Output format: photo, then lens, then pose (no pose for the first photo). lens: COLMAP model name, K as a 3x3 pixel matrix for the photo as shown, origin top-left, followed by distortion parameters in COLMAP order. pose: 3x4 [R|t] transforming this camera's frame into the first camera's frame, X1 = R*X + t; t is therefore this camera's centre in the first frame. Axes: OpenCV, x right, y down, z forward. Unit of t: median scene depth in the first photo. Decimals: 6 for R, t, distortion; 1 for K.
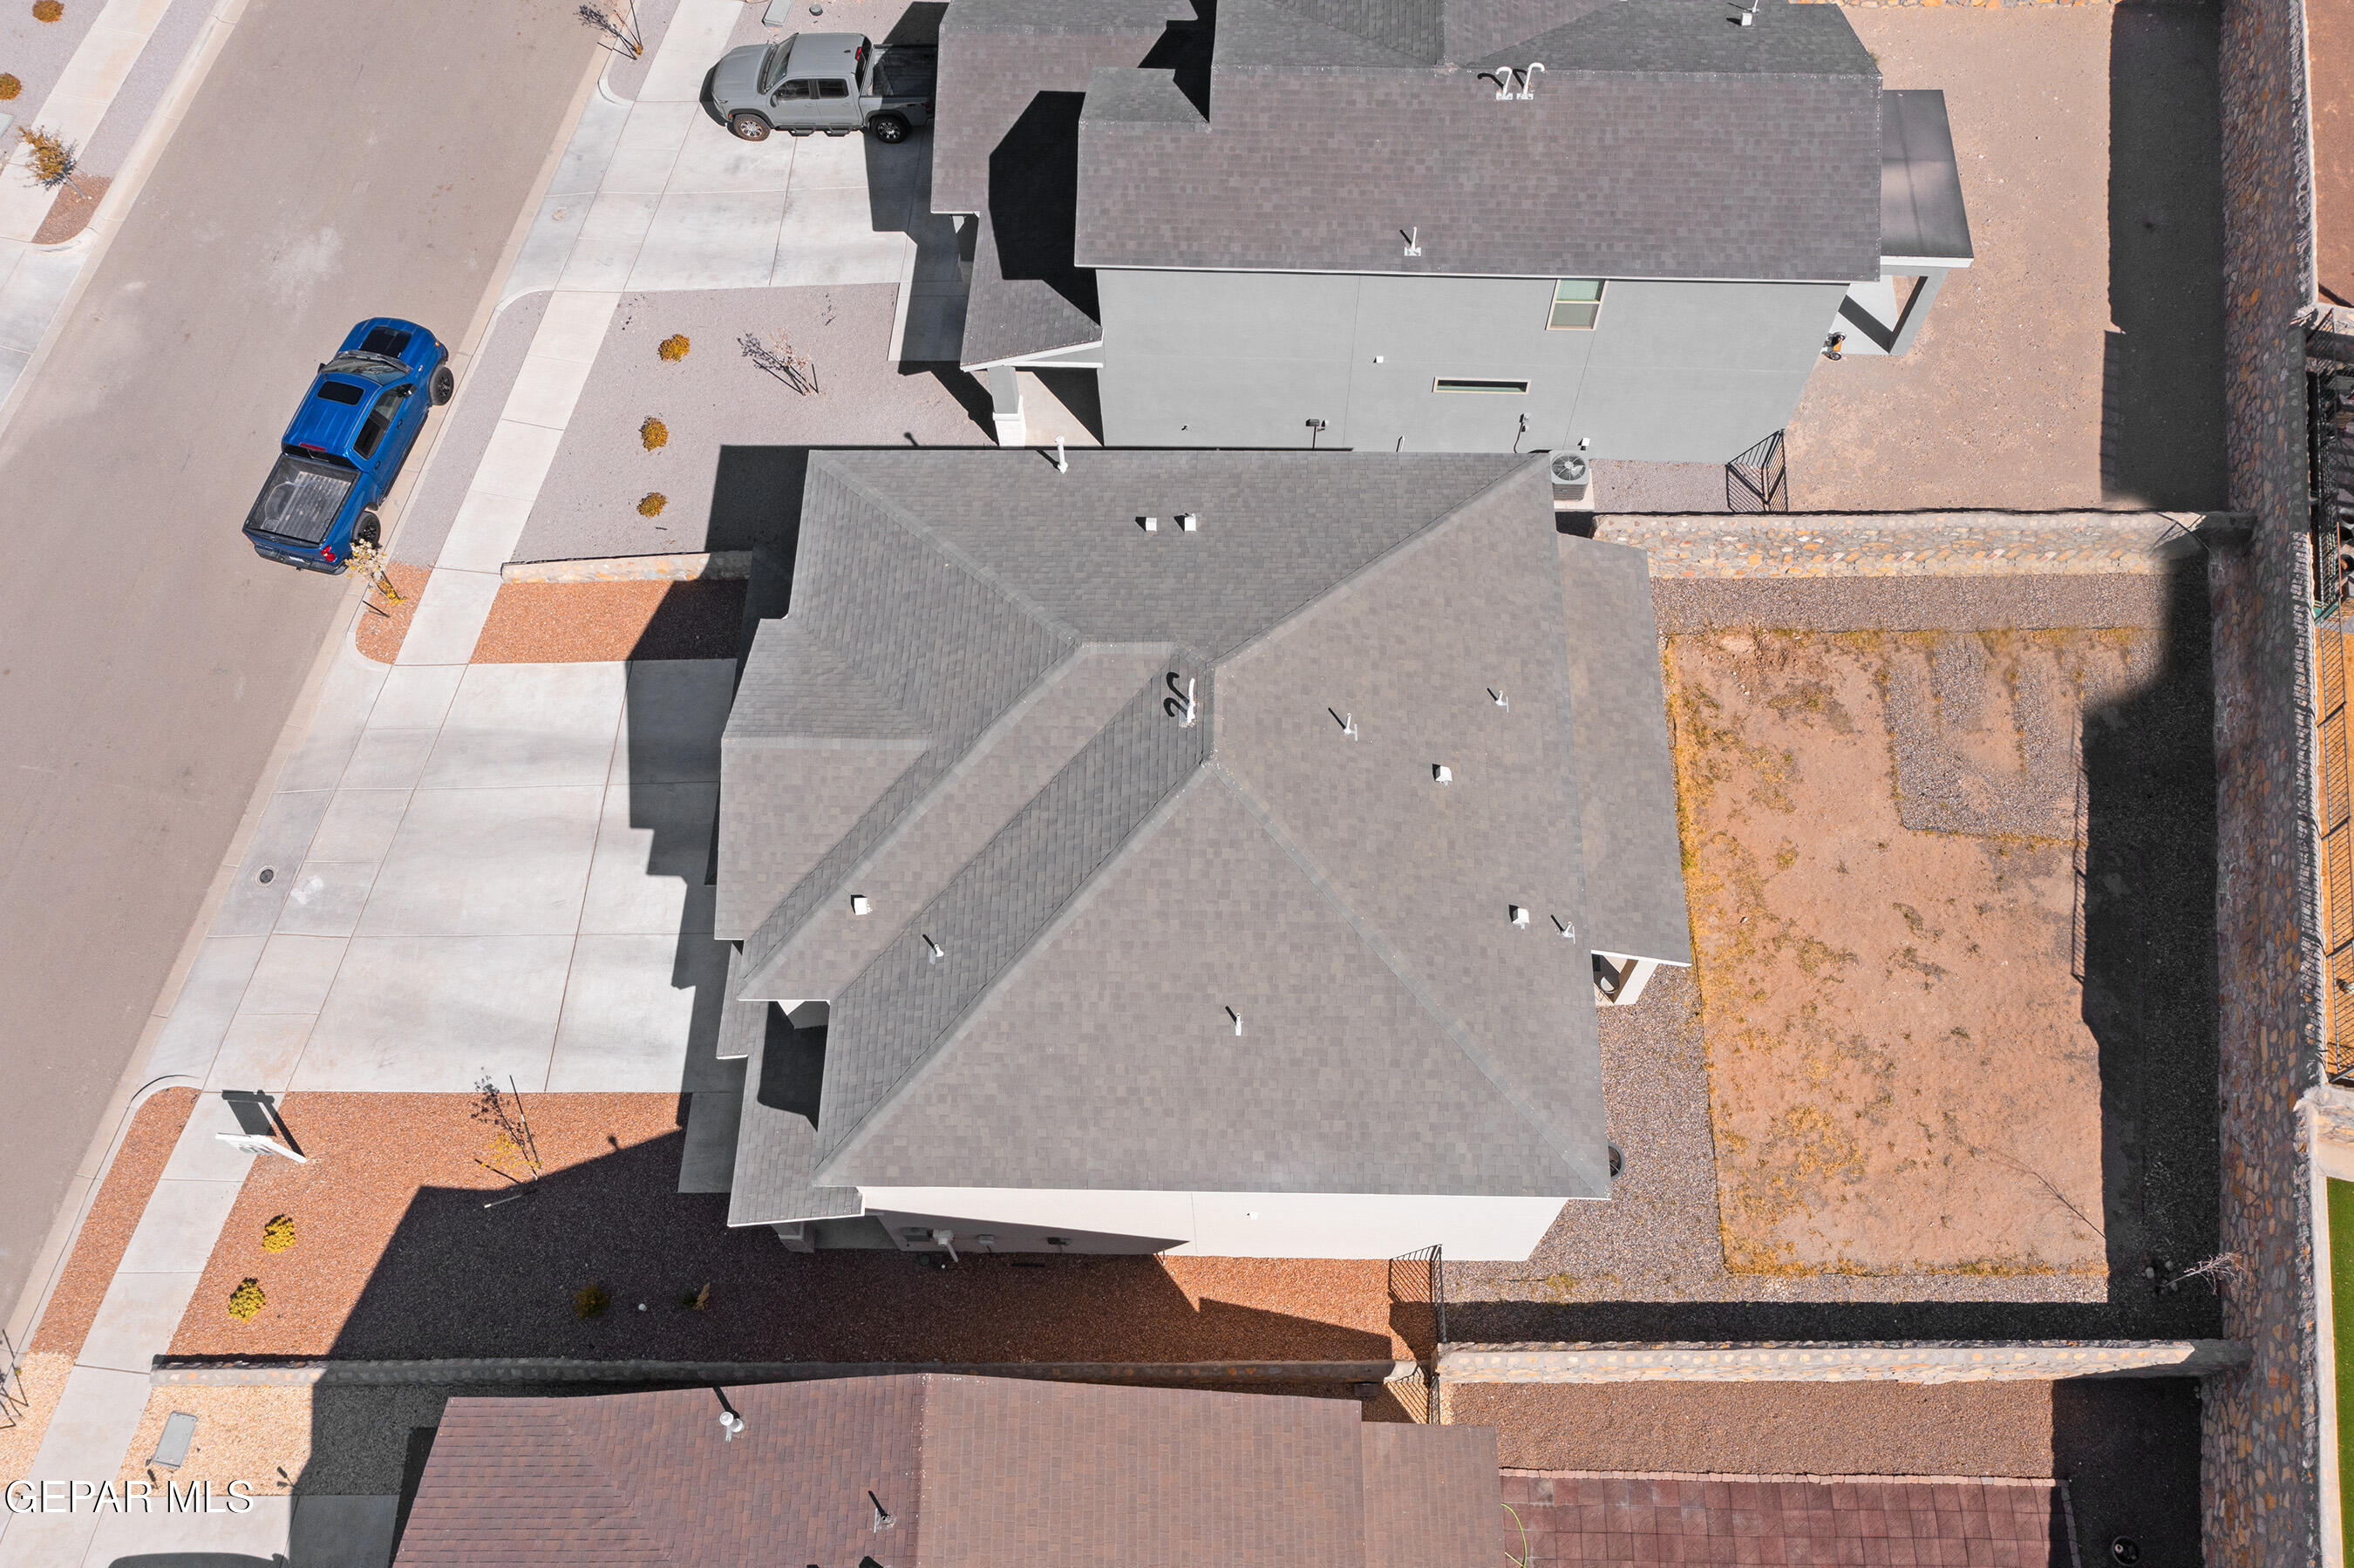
lens RADIAL K [[1863.4, 0, 1177.8], [0, 1863.4, 779.4], [0, 0, 1]] dist [-0.008917, 0.011488]
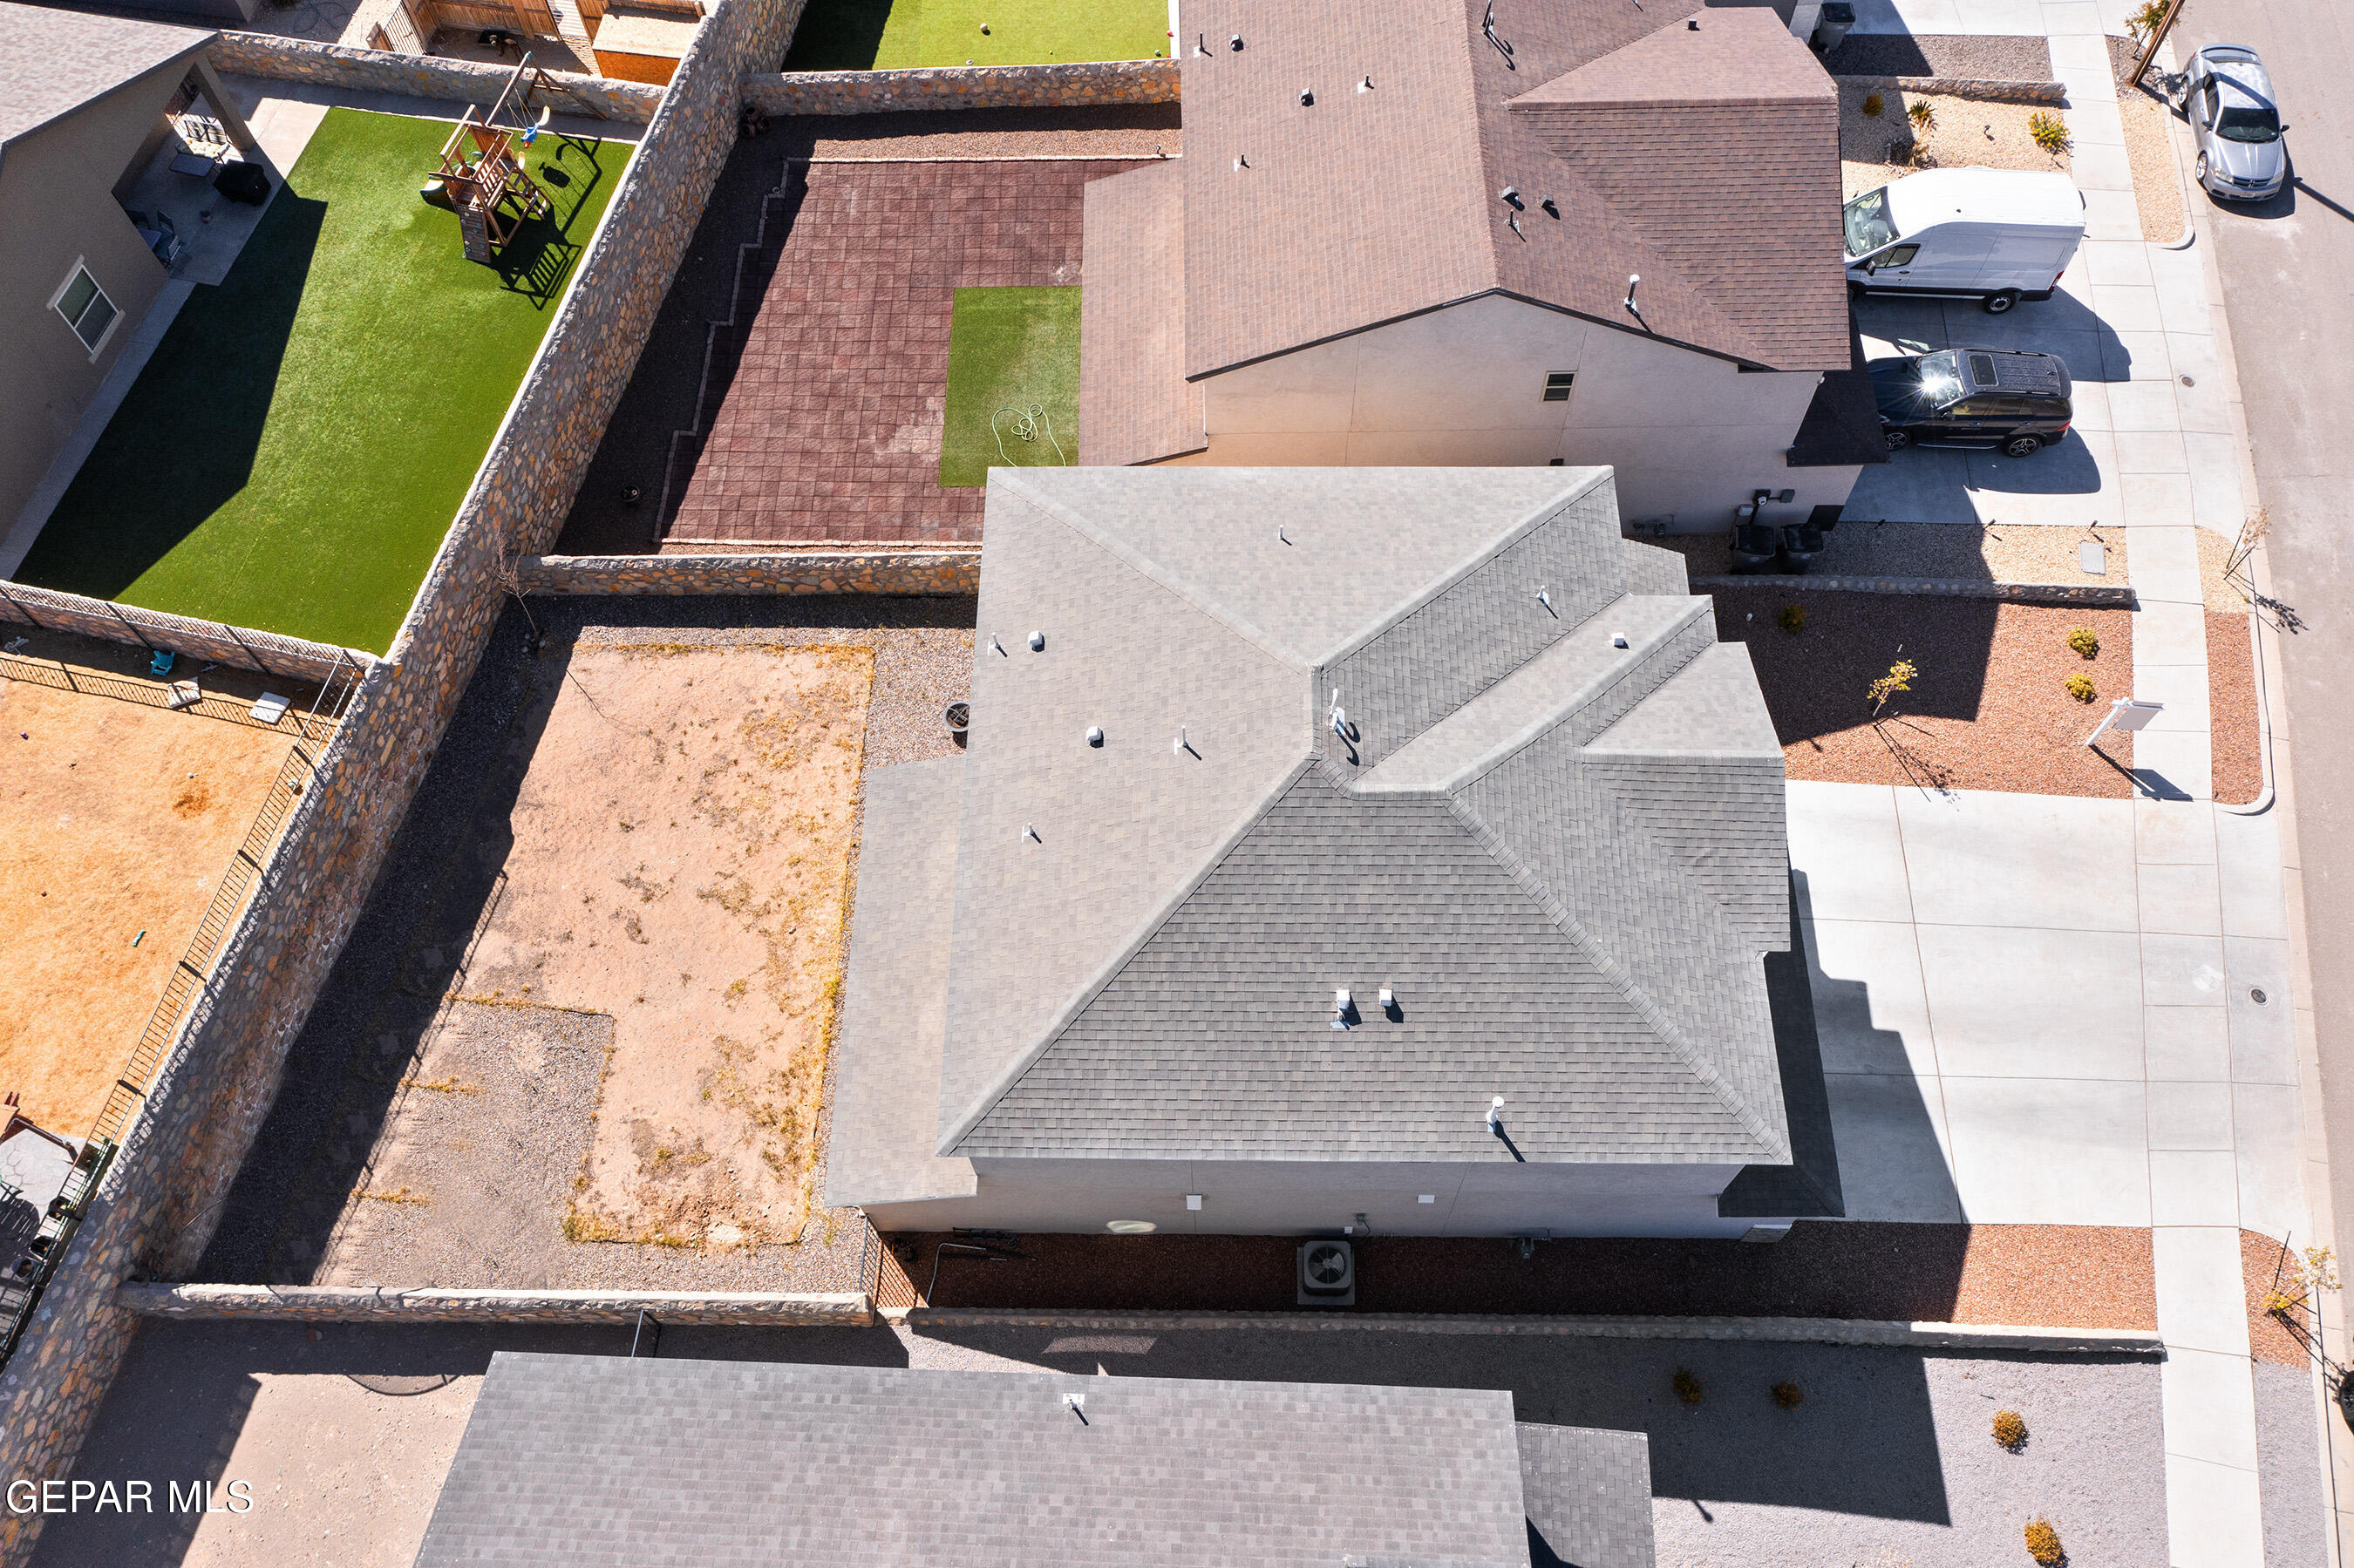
lens RADIAL K [[1863.4, 0, 1177.8], [0, 1863.4, 779.4], [0, 0, 1]] dist [-0.008917, 0.011488]
pose [[-0.999057, 0.025897, 0.034841, 0.048297], [0.013427, -0.578889, 0.815295, -0.748431], [0.041283, 0.814995, 0.577996, 0.338667]]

THE PROBLEM: An exact transcription of the data above is needed, without the pictures.

ANSWER TO THE EXERCISE:
Output format: photo, then lens, then pose (no pose for the first photo). lens: COLMAP model name, K as a 3x3 pixel matrix for the photo as shown, origin top-left, followed by distortion parameters in COLMAP order. pose: 3x4 [R|t] transforming this camera's frame into the first camera's frame, X1 = R*X + t; t is therefore this camera's centre in the first frame. Axes: OpenCV, x right, y down, z forward. Unit of t: median scene depth in the first photo. Decimals: 6 for R, t, distortion; 1 for K.
lens RADIAL K [[1863.4, 0, 1177.8], [0, 1863.4, 779.4], [0, 0, 1]] dist [-0.008917, 0.011488]
lens RADIAL K [[1863.4, 0, 1177.8], [0, 1863.4, 779.4], [0, 0, 1]] dist [-0.008917, 0.011488]
pose [[-0.999057, 0.025897, 0.034841, 0.048297], [0.013427, -0.578889, 0.815295, -0.748431], [0.041283, 0.814995, 0.577996, 0.338667]]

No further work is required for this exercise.